(Dataset entries)
======

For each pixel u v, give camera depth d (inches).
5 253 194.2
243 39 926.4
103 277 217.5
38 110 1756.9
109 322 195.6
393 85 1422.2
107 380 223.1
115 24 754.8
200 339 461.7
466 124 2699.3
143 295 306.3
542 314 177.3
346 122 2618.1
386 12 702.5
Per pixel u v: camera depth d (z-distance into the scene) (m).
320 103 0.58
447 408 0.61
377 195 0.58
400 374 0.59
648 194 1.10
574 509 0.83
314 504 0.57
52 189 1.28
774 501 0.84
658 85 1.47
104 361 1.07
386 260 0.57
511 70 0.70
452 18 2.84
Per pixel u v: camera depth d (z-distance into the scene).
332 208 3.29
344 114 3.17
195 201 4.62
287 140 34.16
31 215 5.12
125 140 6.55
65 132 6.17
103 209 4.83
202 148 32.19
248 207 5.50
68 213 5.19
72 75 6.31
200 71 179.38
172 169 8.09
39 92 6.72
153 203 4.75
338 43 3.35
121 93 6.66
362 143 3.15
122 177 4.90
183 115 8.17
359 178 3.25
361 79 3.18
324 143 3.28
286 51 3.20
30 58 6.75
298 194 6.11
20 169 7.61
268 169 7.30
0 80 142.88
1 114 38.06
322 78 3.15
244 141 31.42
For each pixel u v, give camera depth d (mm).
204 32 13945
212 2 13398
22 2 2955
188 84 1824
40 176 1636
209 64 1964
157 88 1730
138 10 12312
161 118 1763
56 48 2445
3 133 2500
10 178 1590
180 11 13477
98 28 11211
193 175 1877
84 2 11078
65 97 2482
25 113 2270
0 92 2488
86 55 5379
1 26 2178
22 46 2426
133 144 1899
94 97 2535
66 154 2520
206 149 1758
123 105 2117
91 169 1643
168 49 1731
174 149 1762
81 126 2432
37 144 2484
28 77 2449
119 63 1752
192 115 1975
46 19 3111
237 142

======

ABOUT THIS TASK
Above are the records; retype every one exactly.

FINAL ANSWER
For each pixel u v, give camera depth d (inches).
5 253 194.2
243 39 926.4
103 277 217.5
38 110 1756.9
109 322 195.6
393 85 1422.2
107 380 223.1
115 24 754.8
200 339 461.7
466 124 2699.3
143 295 306.3
542 314 177.3
346 122 2618.1
386 12 702.5
Per pixel u v: camera depth d (z-distance into the scene) (m).
320 103 0.58
447 408 0.61
377 195 0.58
400 374 0.59
648 194 1.10
574 509 0.83
314 504 0.57
52 189 1.28
774 501 0.84
658 85 1.47
104 361 1.07
386 260 0.57
511 70 0.70
452 18 2.84
Per pixel u v: camera depth d (z-distance into the scene).
332 208 3.29
344 114 3.17
195 201 4.62
287 140 34.16
31 215 5.12
125 140 6.55
65 132 6.17
103 209 4.83
202 148 32.19
248 207 5.50
68 213 5.19
72 75 6.31
200 71 179.38
172 169 8.09
39 92 6.72
153 203 4.75
338 43 3.35
121 93 6.66
362 143 3.15
122 177 4.90
183 115 8.17
359 178 3.25
361 79 3.18
324 143 3.28
286 51 3.20
30 58 6.75
298 194 6.11
20 169 7.61
268 169 7.30
0 80 142.88
1 114 38.06
322 78 3.15
244 141 31.42
For each pixel u v, give camera depth d (mm).
204 32 13945
212 2 13398
22 2 2955
188 84 1824
40 176 1636
209 64 1964
157 88 1730
138 10 12312
161 118 1763
56 48 2445
3 133 2500
10 178 1590
180 11 13477
98 28 11211
193 175 1877
84 2 11078
65 97 2482
25 113 2270
0 92 2488
86 55 5379
1 26 2178
22 46 2426
133 144 1899
94 97 2535
66 154 2520
206 149 1758
123 105 2117
91 169 1643
168 49 1731
174 149 1762
81 126 2432
37 144 2484
28 77 2449
119 63 1752
192 115 1975
46 19 3111
237 142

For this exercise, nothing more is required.